Economic sanctions are not effective tools for achieving specific policy goals in foreign nations, suggests a new research that looked into the effects of imposition of economic sanctions against Iran.
"Some people think that the nuclear agreement the United States reached with Iran in 2015 means that economic sanctions worked," said lead study author Bruce McDonald, assistant professor at North Carolina State University in the US.
"But Iran's nuclear programme was not why the US imposed sanctions -- they were put in place decades ago to protest the toppling of the Shah's regime and the Ayatollah's rise to power," McDonald said.
"In addition, the fact that we had to engage in tense negotiations on the nuclear deal signals that the sanctions themselves were not effective," McDonald said.
"And that's consistent with existing scholarship examining centuries of data on economic sanctions; they don't work," he noted.
Also Read
The findings were published online in the journal Armed Forces & Society.
The researchers argued that rather than encouraging a nation to adopt the desired policy, sanctions instead stiffen the resolve of a nation and encourage it to prepare for possible invasion or other military action.
"When faced with sanctions, nations militarise -- meaning that they increase the output of their defence sector," McDonald said.
"They recruit and train more troops and produce or buy more weapons. All of this has the effect of stabilising a nation's economy, making it better able to weather the sanctions," he said.

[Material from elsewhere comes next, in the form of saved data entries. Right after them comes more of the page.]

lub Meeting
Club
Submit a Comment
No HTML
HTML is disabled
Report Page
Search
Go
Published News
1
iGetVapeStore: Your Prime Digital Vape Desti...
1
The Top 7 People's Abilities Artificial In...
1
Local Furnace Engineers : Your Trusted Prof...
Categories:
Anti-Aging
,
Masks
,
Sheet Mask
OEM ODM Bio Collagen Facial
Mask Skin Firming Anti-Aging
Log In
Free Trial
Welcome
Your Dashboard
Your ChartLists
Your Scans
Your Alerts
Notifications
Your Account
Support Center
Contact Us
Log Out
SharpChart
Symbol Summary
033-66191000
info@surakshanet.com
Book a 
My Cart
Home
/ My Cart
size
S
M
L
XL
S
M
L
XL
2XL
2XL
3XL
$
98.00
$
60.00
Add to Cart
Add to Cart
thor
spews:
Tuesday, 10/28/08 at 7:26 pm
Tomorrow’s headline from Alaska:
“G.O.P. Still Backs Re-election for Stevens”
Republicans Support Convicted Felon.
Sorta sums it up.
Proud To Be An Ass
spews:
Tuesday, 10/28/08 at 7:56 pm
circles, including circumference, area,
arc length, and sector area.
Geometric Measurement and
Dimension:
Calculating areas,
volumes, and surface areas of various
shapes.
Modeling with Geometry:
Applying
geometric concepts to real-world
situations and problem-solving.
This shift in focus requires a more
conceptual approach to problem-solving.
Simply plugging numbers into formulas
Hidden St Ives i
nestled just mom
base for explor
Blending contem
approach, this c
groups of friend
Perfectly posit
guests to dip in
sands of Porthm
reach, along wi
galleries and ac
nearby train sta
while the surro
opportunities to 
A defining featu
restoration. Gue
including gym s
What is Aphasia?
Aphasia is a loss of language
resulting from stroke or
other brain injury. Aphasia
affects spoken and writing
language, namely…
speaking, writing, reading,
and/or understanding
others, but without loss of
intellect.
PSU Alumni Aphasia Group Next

Iran provided a good case study for the researchers because it has been under sanctions since 1979, and because Iran has made its economic data -- dating back to the 1950s - publicly available.
Looking at the economic data, one can see how Iran's economy shifted once sanctions were imposed.
"Iran's economy actually improved after the sanctions were imposed," McDonald pointed out.
"In short, policy makers need to take into consideration that there is no evidence sanctions work and that there is significant evidence that sanctions encourage foreign powers to boost their military sectors," he noted.